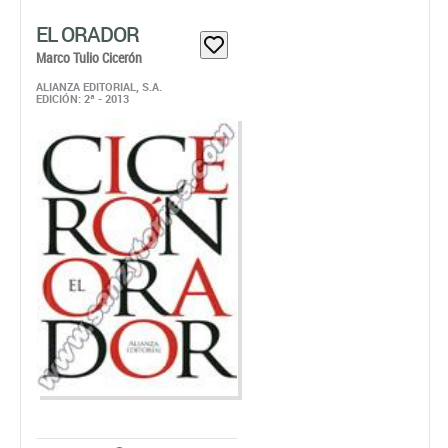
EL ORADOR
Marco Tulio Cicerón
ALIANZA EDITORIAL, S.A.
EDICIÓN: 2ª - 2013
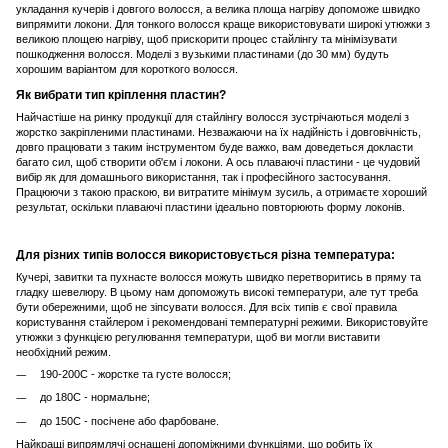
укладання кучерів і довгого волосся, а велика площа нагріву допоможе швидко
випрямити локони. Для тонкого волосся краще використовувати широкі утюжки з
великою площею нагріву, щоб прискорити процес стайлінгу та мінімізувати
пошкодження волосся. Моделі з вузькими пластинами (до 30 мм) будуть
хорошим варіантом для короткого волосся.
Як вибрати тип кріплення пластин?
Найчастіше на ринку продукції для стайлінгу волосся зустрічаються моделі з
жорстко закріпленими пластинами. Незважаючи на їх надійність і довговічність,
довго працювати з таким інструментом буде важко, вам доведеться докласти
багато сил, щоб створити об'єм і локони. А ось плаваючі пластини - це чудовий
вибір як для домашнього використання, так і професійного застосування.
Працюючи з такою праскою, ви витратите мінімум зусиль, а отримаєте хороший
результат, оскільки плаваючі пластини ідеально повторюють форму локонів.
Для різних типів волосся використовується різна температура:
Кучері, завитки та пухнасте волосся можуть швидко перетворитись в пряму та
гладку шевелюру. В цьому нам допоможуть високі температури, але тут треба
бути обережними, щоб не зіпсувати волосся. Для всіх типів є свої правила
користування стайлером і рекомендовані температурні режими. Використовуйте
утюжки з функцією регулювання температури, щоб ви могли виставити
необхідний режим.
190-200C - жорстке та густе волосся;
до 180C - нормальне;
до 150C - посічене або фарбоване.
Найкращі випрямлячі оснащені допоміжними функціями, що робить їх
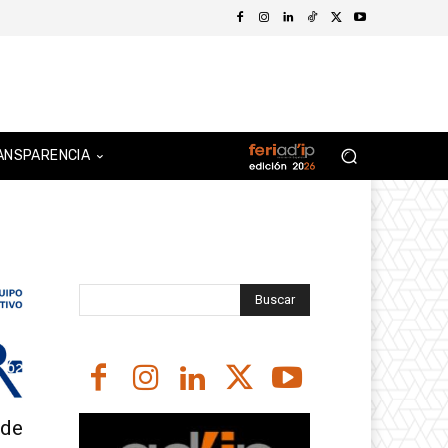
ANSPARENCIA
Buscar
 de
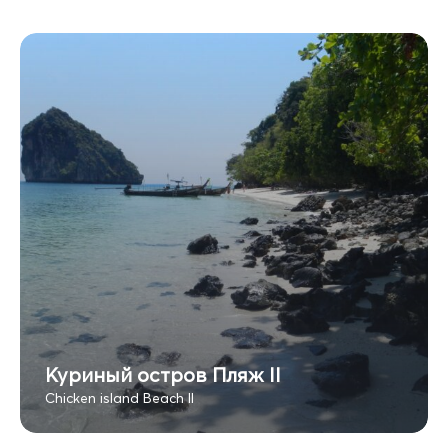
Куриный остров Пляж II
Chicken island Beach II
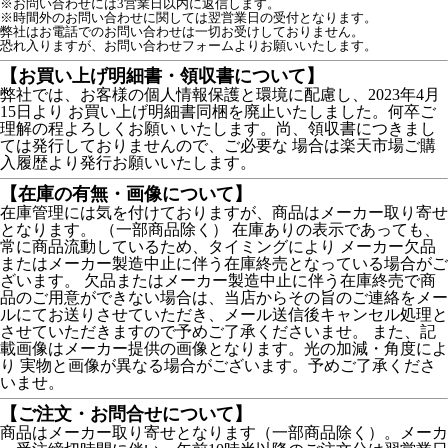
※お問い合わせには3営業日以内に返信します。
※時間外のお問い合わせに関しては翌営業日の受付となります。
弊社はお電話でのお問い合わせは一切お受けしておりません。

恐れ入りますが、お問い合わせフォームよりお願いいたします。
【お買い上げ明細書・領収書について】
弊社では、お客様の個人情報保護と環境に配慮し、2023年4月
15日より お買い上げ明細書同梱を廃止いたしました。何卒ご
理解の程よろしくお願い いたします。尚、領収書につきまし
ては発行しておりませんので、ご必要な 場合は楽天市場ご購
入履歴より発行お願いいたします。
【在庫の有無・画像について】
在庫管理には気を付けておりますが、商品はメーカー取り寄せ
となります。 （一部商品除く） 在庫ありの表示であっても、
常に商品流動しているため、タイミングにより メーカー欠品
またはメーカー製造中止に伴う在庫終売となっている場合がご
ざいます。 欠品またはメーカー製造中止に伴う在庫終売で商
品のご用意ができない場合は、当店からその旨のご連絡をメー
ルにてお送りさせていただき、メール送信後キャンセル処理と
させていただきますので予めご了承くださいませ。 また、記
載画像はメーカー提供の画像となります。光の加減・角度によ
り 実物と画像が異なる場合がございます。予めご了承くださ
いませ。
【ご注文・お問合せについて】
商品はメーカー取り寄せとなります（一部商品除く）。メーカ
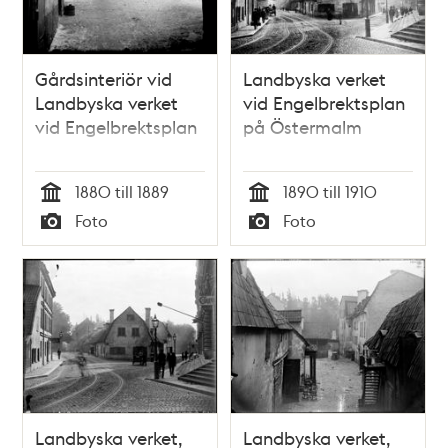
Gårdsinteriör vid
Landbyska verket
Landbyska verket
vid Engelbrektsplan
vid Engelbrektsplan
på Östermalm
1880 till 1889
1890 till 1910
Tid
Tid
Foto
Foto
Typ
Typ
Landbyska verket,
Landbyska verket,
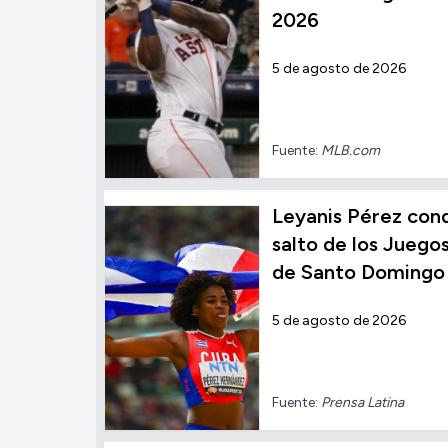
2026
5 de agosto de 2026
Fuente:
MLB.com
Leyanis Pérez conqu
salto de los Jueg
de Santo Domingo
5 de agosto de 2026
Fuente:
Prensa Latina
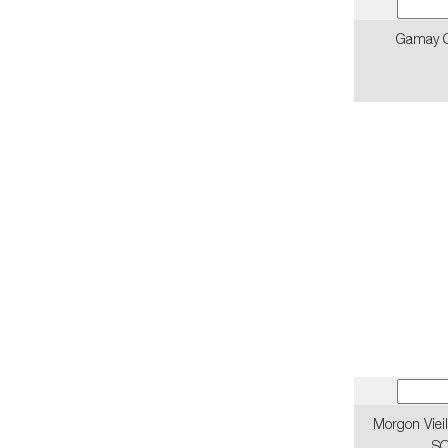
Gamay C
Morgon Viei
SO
=-=-=
_EXERCISE_
A single number is asked for: how many lines in the entries above hold the string "пластинами".

_SOLUTION TO THE EXERCISE_
2